Alligator Blood has emerged as one of the favourites for the Caulfield Guineas (Racing Photos)
His introduction to the spring scene might have been a belated one but the Queensland-trained Alligator Blood is peaking when it counts.
A month after Alligator Blood had to be withdrawn on raceday in Sydney because of his antics, trainer David Vandyke has a legitimate Group One Caulfield Guineas chance in his stable.
As high maintenance as he is, Alligator Blood has emerged as one of the favourites for the $2 million Guineas over 1600m at Caulfield on October 12 with a Group Three Prelude win over 1400m at the track.
In claiming the scalp of Guineas favourite and Adelaide weight-for-age winner Dalasan, Alligator Blood looked right at home in the pressure-cooker atmosphere of Melbourne carnival racing.
Alligator Blood extended his unbeaten record to five, passing the sternest test of a new campaign that has already tested Vandyke’s horsemanship and patience.
A gelding, Alligator Blood fell to pieces in the stalls before he was scheduled to run in the Ming Dynasty Quality at Rosehill last month in what was supposed to be the first run outside his home State.
For Vandyke it was an untimely reminder of Alligator Blood’s antics.
“Alligator Blood has an interesting personality,” Vandyke said.
“He almost has got a bit of ADD (Attention Deficit Disorder).

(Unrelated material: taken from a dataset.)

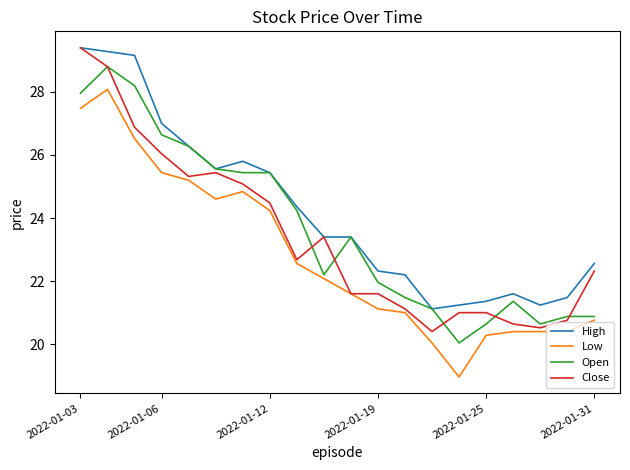

What is the minimum value for Close?

20.4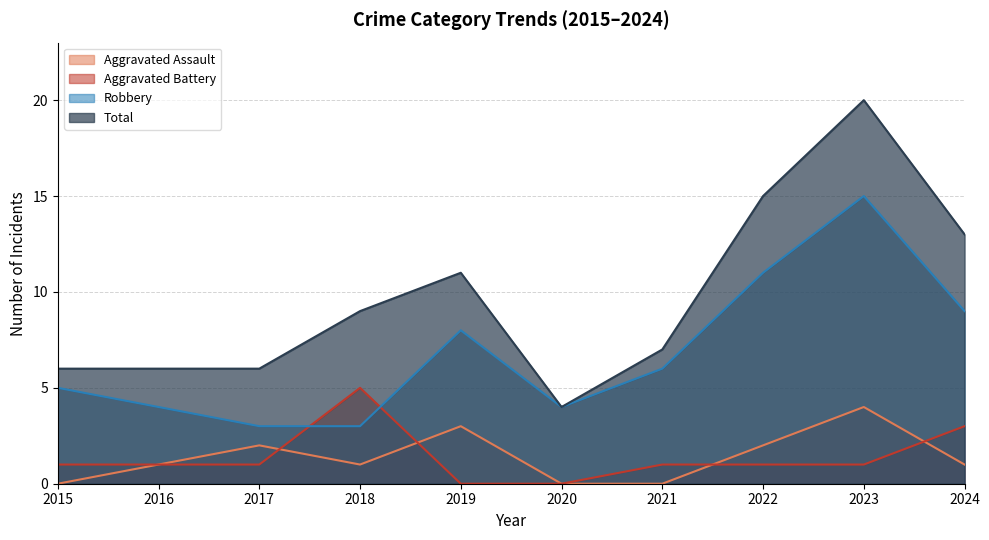

At which category does Aggravated Battery reach its first local peak?

2018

He is always looking to do something and take in his surroundings.”
Vandyke and jockey Ryan Maloney regrouped and Alligator Blood returned to Brisbane to be prepared for a likely make-or-break start in the Guineas Prelude on Sunday.
They took the added precaution of making a special trip to Caulfield five days beforehand for a trackwork gallop that doubled as a familiarisation exercise.
“After the carry-on at Rosehill we thought we better go and bring him to the track here and see how he behaves,” Vandyke said.
“Mick Kent was kind enough to lend us his pony, organise floating and he’s been an instrumental part in getting this horse here today. I can’t thank him enough.”
Bred by Baramul Stud’s Gerry Harvey, Alligator Blood will carry into the Guineas a pedigree that is seemingly tailormade for high-level racing despite his sale for a modest $55,000 at last year’s Magic Millions sales.
His sire is All Too Hard, the 2012 Caulfield Guineas winner over Pierro who stands at Vinery Stud in the Hunter Valley.
On this influence alone, Vandyke expects Alligator Blood to be right in the thick of the Guineas action.
“I can’t wait until we get out to the mile and do what his dad did,” the trainer said.
All Too Hard won the Guineas at his eighth start for the Hawkes Racing stable and ended his three-year-old spring term when runner-up to Ocean Park in the Cox Plate.
He was retired on the highest of notes with three successive autumn Group One wins, culminating in an All Aged Stakes success over 1400m at Randwick.
It hasn’t been as easy at stud as it was on the racetrack for All Too Hard with Group One glory elusive for his progeny.
Alligator Blood, the 10th stakes winner for his sire, is heading the right way to correct that anomaly – with the backing of a maternal page that is rated among the best in the Australian stud book.
His dam is Lake Superior, an unraced Encosta De Lago mare and a daughter of VRC Oaks and Australasian Oaks placegetter Kylikwong.
Lake Superior’s grand-dam is the champion South African filly Tracy’s Element, the mother of the 2009-10 Australian horse of the year Typhoon Tracy.
Alligator Blood is the last – and easily the best – of three foals from Lake Superior to make it to the races.
The fact that Alligator Blood is the ace foal is appropriate because he is named for one of the oldest terms in poker.
A poker player with alligator blood is supposedly one who refuses to give up, whether they are winning or losing.
They defend stoically in the face of defeat and conversely they keep attacking their opponents when they are up.
It’s a description that seems more than apt for this three-year-old who keeps rising to the challenge, ensuring Vandyke holds an impressive hand going into the Guineas.